The Tantalo Rooftop isn’t a gay bar (nor is the hotel specifically queer), but it didn’t take a sociologist to figure out that there were plenty of gay guys and their female friends sprinkled about the place. The first thing I noticed upon arrival was that a classic Pink song had just been seamlessly mixed into a La Roux jam—an aural equivalent to pasting a gay-friendly rainbow sticker to your front door. (Later, the tunes went hip-hop, then reggaeton and a bit of classic NYC house). Besides, it’s the newest property from one-time Fire Island Pavilion developer Matt Blesso.

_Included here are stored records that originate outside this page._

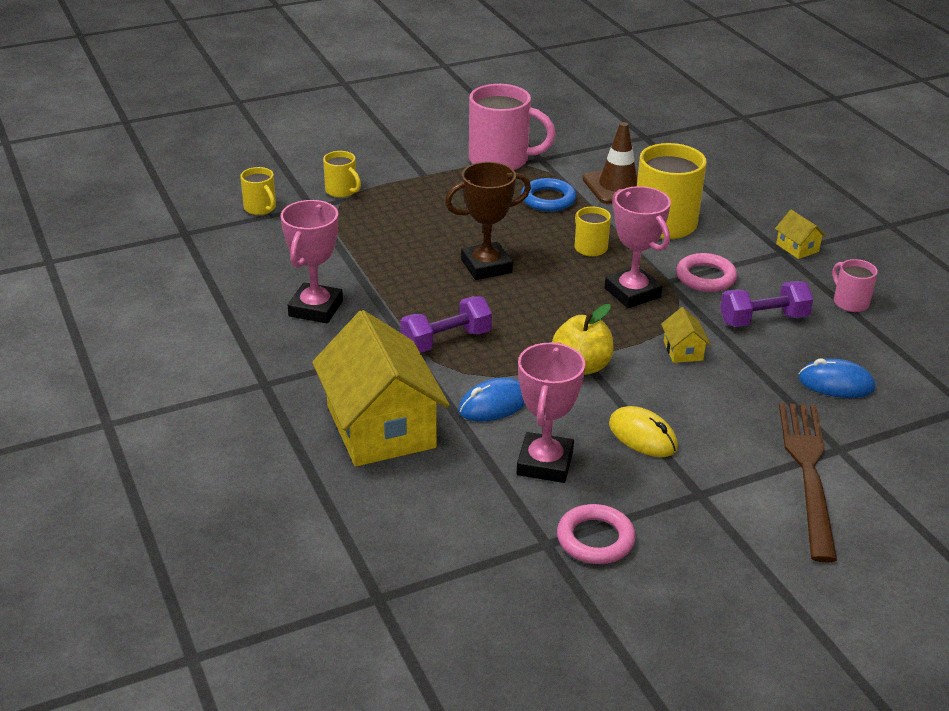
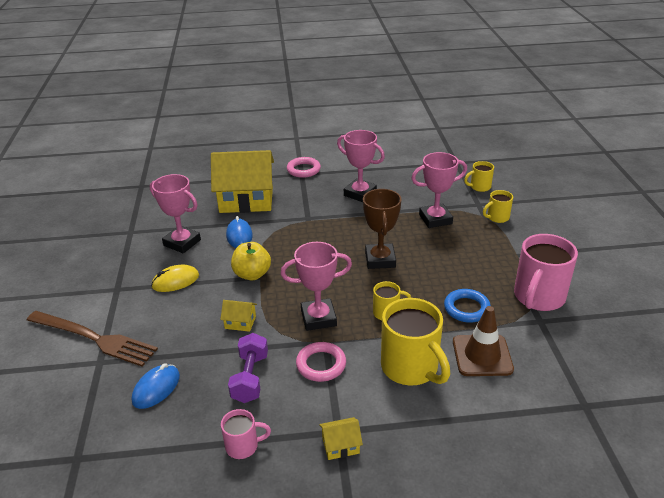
camera: 110 degrees right, 0 degrees up
(365, 235) = (435, 219): none -> pink trophy
(446, 340) = (306, 230): purple dumbbell -> none
(595, 539) = (119, 246): pink ring -> pink ring (303, 170)

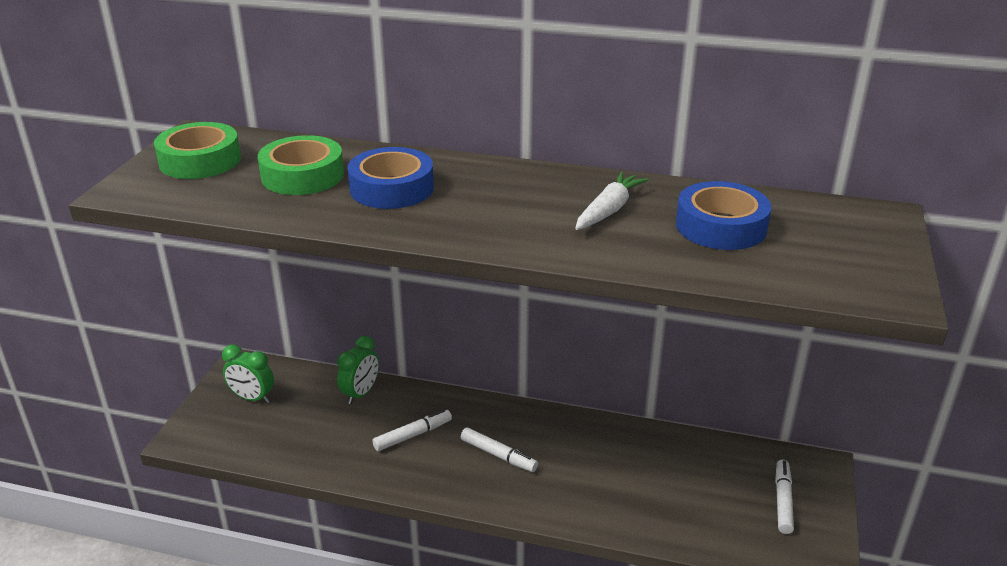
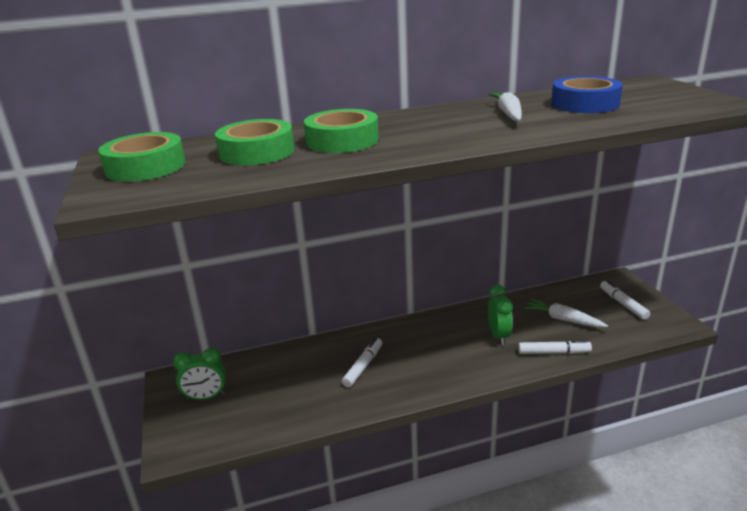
camera: 30 degrees left, 5 degrees down
(360, 393) = (294, 357): green clock -> green clock (498, 336)
(392, 188) = (342, 140): blue tape -> green tape
(498, 455) = (436, 352): white marker -> white marker (553, 352)
(682, 485) = (563, 319): none -> white carrot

Casco Viejo, “the Casco,” as the locals call it, is “where the cool kids are hanging out these days,” according to Franklyn Robinson, Panama City’s most loved radio DJ and proudly out 26 year old. It’s the following afternoon, and I’m seated across from Robinson, a tall black man who is wearing the kind of thick black-frame eyeglasses and just-so Oxford shirt that might inspire comparisons to Andre Charles (RuPaul). We’re inside the Tantalo Kitchen, the lofty, ground-floor cafeteria-styled restaurant in the hotel, adorned with contemporary Panamanian art. All along the oversized tables entrepreneurs, tourists, and beautiful people talk over afternoon vino and the menu’s international tapas. It’s no surprise that this is where Robinson likes to have his lunch meetings, it’s a visual confirmation of his aforementioned claim about the Casco, being where the au courant are fixated.
“Nowadays, [the gays] are more accepted in all of Panama City,” he says. That’s due in part to his efforts in starting the Panamanian version of the United States’ NoH8 campaign, called T1AG (Tengo un amigo gay). Instead of painting their faces, volunteers, including Panamanian celebrities, are photographed with their hands painted the colors of the rainbow. It’s almost unfathomable to think that it started in 2011, less than five years after homosexuality was officially decriminalized in the country. The Panamanian President, Ricardo Martinelli gave T1AG his endorsement and the ads can be boldly found in spaces at local bus stops, on taxis, and in magazines and newspapers. In June of 2011, Panama City held their first gay pride parade with Martinelli’s wife, Marta Linares, marching right along.